Every line in the records below with the string "need" is to be copied out.

-------- SUPPLIED ENTRIES

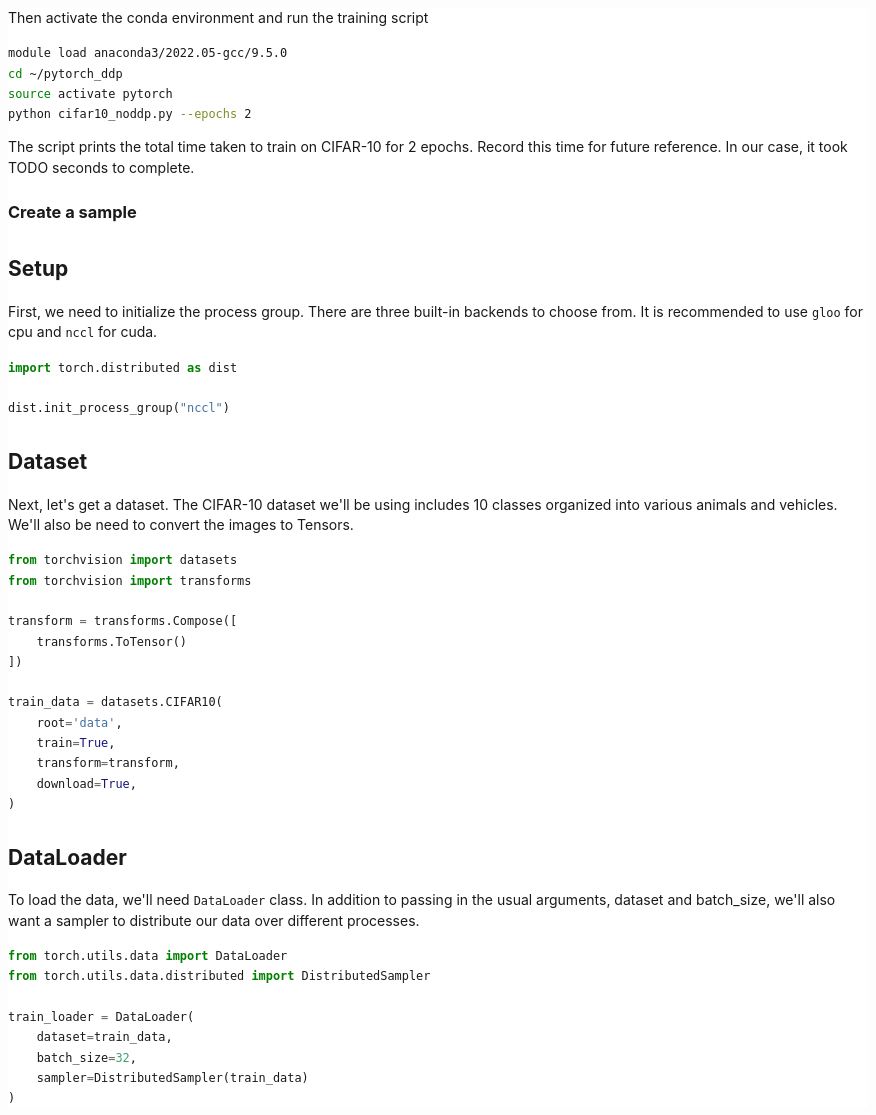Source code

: Then activate the conda environment and run the training script
```bash
module load anaconda3/2022.05-gcc/9.5.0
cd ~/pytorch_ddp
source activate pytorch
python cifar10_noddp.py --epochs 2
```
The script prints the total time taken to train on CIFAR-10 for 2 epochs. Record this time for future reference. In our case, it took TODO seconds to complete.




### Create a sample

## Setup
First, we need to initialize the process group. There are three built-in backends to choose from.
It is recommended to use `gloo` for cpu and `nccl` for cuda.

```python
import torch.distributed as dist

dist.init_process_group("nccl")
```

## Dataset
Next, let's get a dataset. The CIFAR-10 dataset we'll be using includes 10 classes
organized into various animals and vehicles. We'll also be need to convert the images to Tensors.


```python
from torchvision import datasets
from torchvision import transforms

transform = transforms.Compose([
    transforms.ToTensor()
])

train_data = datasets.CIFAR10(
    root='data',
    train=True,
    transform=transform,
    download=True,
)
```

## DataLoader
To load the data, we'll need `DataLoader` class. In addition to passing in the
usual arguments, dataset and batch_size, we'll also want a sampler to distribute
our data over different processes.


```python
from torch.utils.data import DataLoader
from torch.utils.data.distributed import DistributedSampler

train_loader = DataLoader(
    dataset=train_data,
    batch_size=32,
    sampler=DistributedSampler(train_data)
)
```
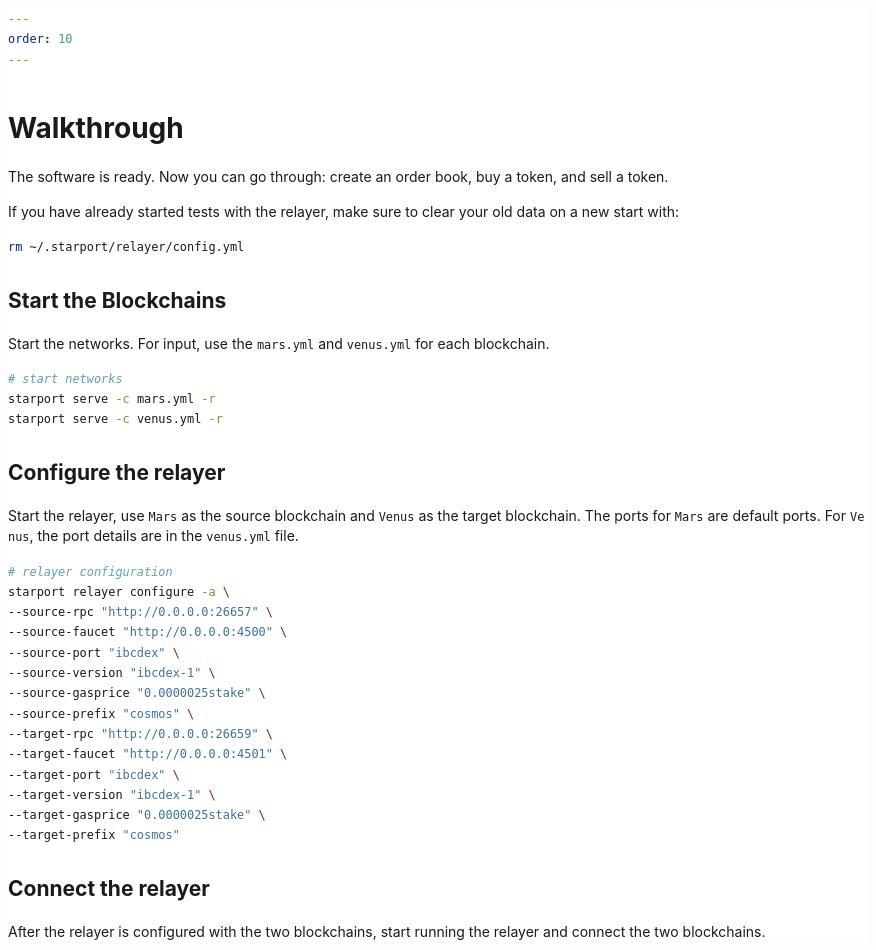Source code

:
 ```yaml
---
order: 10
---
```


# Walkthrough

The software is ready. Now you can go through: create an order book, buy a token, and sell a token.

If you have already started tests with the relayer, make sure to clear your old data on a new start with:

```bash
rm ~/.starport/relayer/config.yml
```

## Start the Blockchains

Start the networks. For input, use the `mars.yml` and `venus.yml` for each blockchain.

```bash
# start networks
starport serve -c mars.yml -r
starport serve -c venus.yml -r
```

## Configure the relayer

Start the relayer, use `Mars` as the source blockchain and `Venus` as the target blockchain.
The ports for `Mars` are default ports. For `Venus`, the port details are in the `venus.yml` file.

```bash
# relayer configuration
starport relayer configure -a \
--source-rpc "http://0.0.0.0:26657" \
--source-faucet "http://0.0.0.0:4500" \
--source-port "ibcdex" \
--source-version "ibcdex-1" \
--source-gasprice "0.0000025stake" \
--source-prefix "cosmos" \
--target-rpc "http://0.0.0.0:26659" \
--target-faucet "http://0.0.0.0:4501" \
--target-port "ibcdex" \
--target-version "ibcdex-1" \
--target-gasprice "0.0000025stake" \
--target-prefix "cosmos"
```
## Connect the relayer

After the relayer is configured with the two blockchains, start running the relayer and connect the two blockchains.

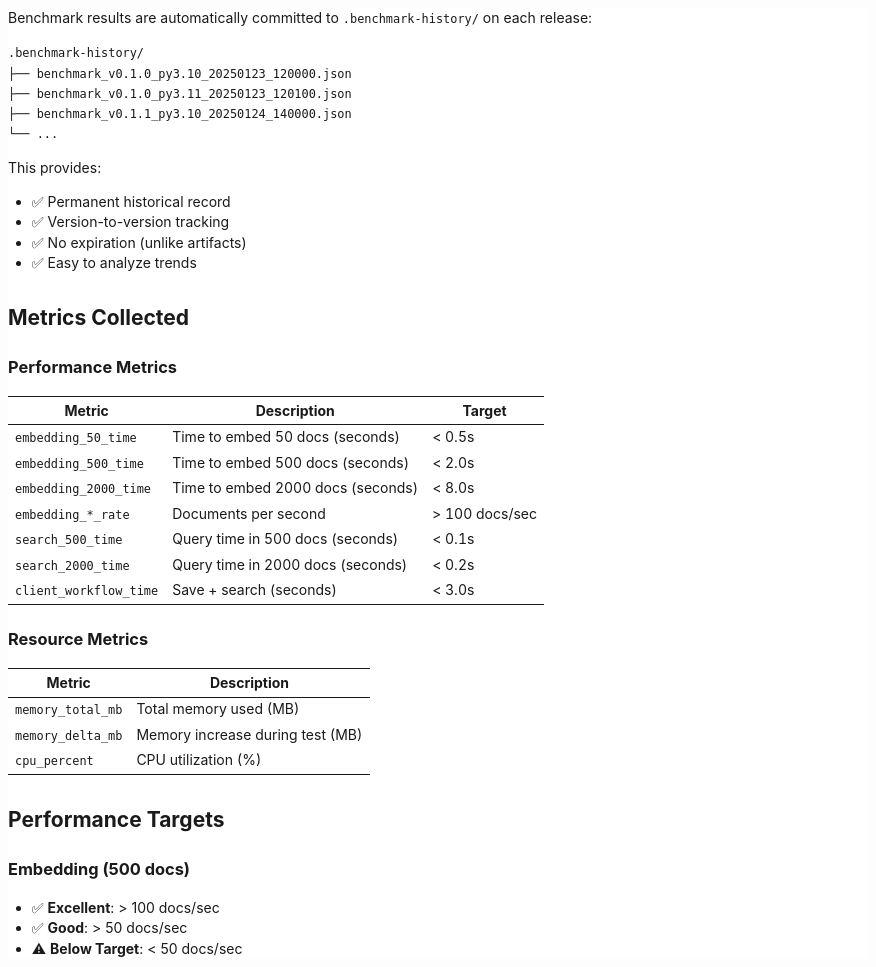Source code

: Benchmark results are automatically committed to `.benchmark-history/` on each release:

```
.benchmark-history/
├── benchmark_v0.1.0_py3.10_20250123_120000.json
├── benchmark_v0.1.0_py3.11_20250123_120100.json
├── benchmark_v0.1.1_py3.10_20250124_140000.json
└── ...
```

This provides:

- ✅ Permanent historical record
- ✅ Version-to-version tracking
- ✅ No expiration (unlike artifacts)
- ✅ Easy to analyze trends

## Metrics Collected

### Performance Metrics

| Metric                 | Description                       | Target         |
| ---------------------- | --------------------------------- | -------------- |
| `embedding_50_time`    | Time to embed 50 docs (seconds)   | < 0.5s         |
| `embedding_500_time`   | Time to embed 500 docs (seconds)  | < 2.0s         |
| `embedding_2000_time`  | Time to embed 2000 docs (seconds) | < 8.0s         |
| `embedding_*_rate`     | Documents per second              | > 100 docs/sec |
| `search_500_time`      | Query time in 500 docs (seconds)  | < 0.1s         |
| `search_2000_time`     | Query time in 2000 docs (seconds) | < 0.2s         |
| `client_workflow_time` | Save + search (seconds)           | < 3.0s         |

### Resource Metrics

| Metric            | Description                      |
| ----------------- | -------------------------------- |
| `memory_total_mb` | Total memory used (MB)           |
| `memory_delta_mb` | Memory increase during test (MB) |
| `cpu_percent`     | CPU utilization (%)              |

## Performance Targets

### Embedding (500 docs)

- ✅ **Excellent**: > 100 docs/sec
- ✅ **Good**: > 50 docs/sec
- ⚠️ **Below Target**: < 50 docs/sec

----------------

REPLY TO THE TASK:
First, we need to initialize the process group. There are three built-in backends to choose from.
organized into various animals and vehicles. We'll also be need to convert the images to Tensors.
To load the data, we'll need `DataLoader` class. In addition to passing in the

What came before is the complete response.